My doctoral research focused on studying adaptive
behavior in computational vision systems based on coupled map lattices,
and interpreting them as models of medium and large-scale neuronal dynamics.
Each unit or site of the lattices is a bifurcating or chaotic element, with
local recurrent connections and a variety of possible short and/or long
range coupling functions with other such units. Such systems
may also be considered discrete time cellular neural networks, when strictly
short-range coupling is used. I have employed these systems
to model psychophysical phenomena and perform computer vision tasks, including
3-D object recognition. Information theoretic principles are used to analyze
network behavior and guide the evolution of networks.
This work, and related applications of synchronization in oscillating networks, has many potential applications in search of images and audio signals. The general principles may also be merged with symbolic methods and representations, and are applicable to the processing and study of linguistic communication and dialog processes.
I have also been involved with research in human interfaces for complex design tasks, algorithmic composition methods in music and visual art, and with visualization and simulation methods in general.
work has demonstrated
1) The potential of forming spatial representations by the spatial distributions of oscillation clusters; spatial patterns of high contrast, through spatial self organization processes, control the clustering. A dynamical interpretation of attention as local increase in synchrony - which is projected as an increased coupling effect to other regions - is proposed.
2) Partial synchronization processes in the transient evolution of spatially regular systems can support recognition of 3-D objects. This can be consider as recognition by forming dynamical recognizers, which implicitly form a representation space by locating the "decision states" at particular points in the space formed by partition cells of the dynamics. This allows the representations to support metric similarity functions.

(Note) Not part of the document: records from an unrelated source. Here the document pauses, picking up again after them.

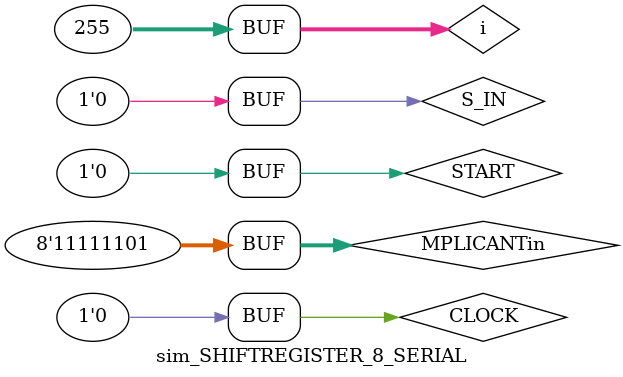
<source format=v>
`timescale 1ns / 1ps


module sim_SHIFTREGISTER_8_SERIAL();
    wire [7:0] MPLICANT;
    reg START;
    reg [7:0] MPLICANTin;
    reg CLOCK;
    reg S_IN;
    wire S_OUT;
    SHIFTREGISTER_8 test(
        .P_OUT(MPLICANT),   // Will go to summer
        .S_OUT(S_OUT),          // Does not need this either          
        .P_IN(MPLICANTin),  
        .S_IN(S_IN),           // This does not matter since it MPLICANT does not shift
        .SHIFT_LOAD(1),     // test SHIFT
        .ASYN(START),       // Asynchronous clear
        .P_IN_INITIAL(MPLICANTin), // START=1 LOAD MPLICANTin
        .CLOCK(CLOCK));          // Why need clock when you never use it?
    integer i;
    initial begin
        START<=0;
        for(i=0;i<255;i=i+1) begin
            #5 START<=(i%2);
            #5 S_IN<=1;
            #5 MPLICANTin=i;
            #5 CLOCK=1;
            #5 MPLICANTin=(i-1);
            #5 CLOCK=0;
            #5 S_IN<=0;
            #5 MPLICANTin=i;
            #5 CLOCK=1;
            #5 MPLICANTin=(i-1);
            #5 CLOCK=0;
        end
    end
endmodule

</source>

3) Such systems, due to rich dynamical structure, may offer advantages in ease of learning representations and useful computations. Genetic algorithms have been used to construct dynamical recognizers for the image families for a three dimensional object. Good performance on this task is achieved with very low evaluations (3000). The task is difficult for humans, indicating that solutions to the representation problem are dense in the parameter space. Further work comparing the ease of learning in such networks relative to other sigmoidal unit networks (by GA or other methods) would be interesting.
These previous research directions are only a beginning effort in intteligent computation with spatio-temporal chaos, and deserve further study and development. Such extensions have been documented in the "future work" sections of relevant publications.
In addition, future related projects of interest include:
1) The use of modulated coupling to represent behaviors, where the behaviors are sequences of visited subspaces in the dynamics. The interaction of emotions and behavior can be explored in this framework. Historical ideas of competitive control through inhibition may be supplemented by (possibly) more realistic models involving competition of synchronization or clustering processes under emotional modulation, where emotions are conceived of as points in a control space of coupling and bifurcation parameters. These two dimensions may correspond roughly to arousal state and mood.
2) The refinement of evolutionary computing strategies to explore such systems, including the embedding of such systems as "animats" in artificial environments.
3) Learning and recognition networks which do not employ evolutionary computing directly (e.g. the creation of dynamical recognizers for object families) but rather to construct topologies, coupling types, baselines and ranges for task specific behavioral control, with more biologically plausible (resembling Hebbian and anti-Hebbian learning) dynamics.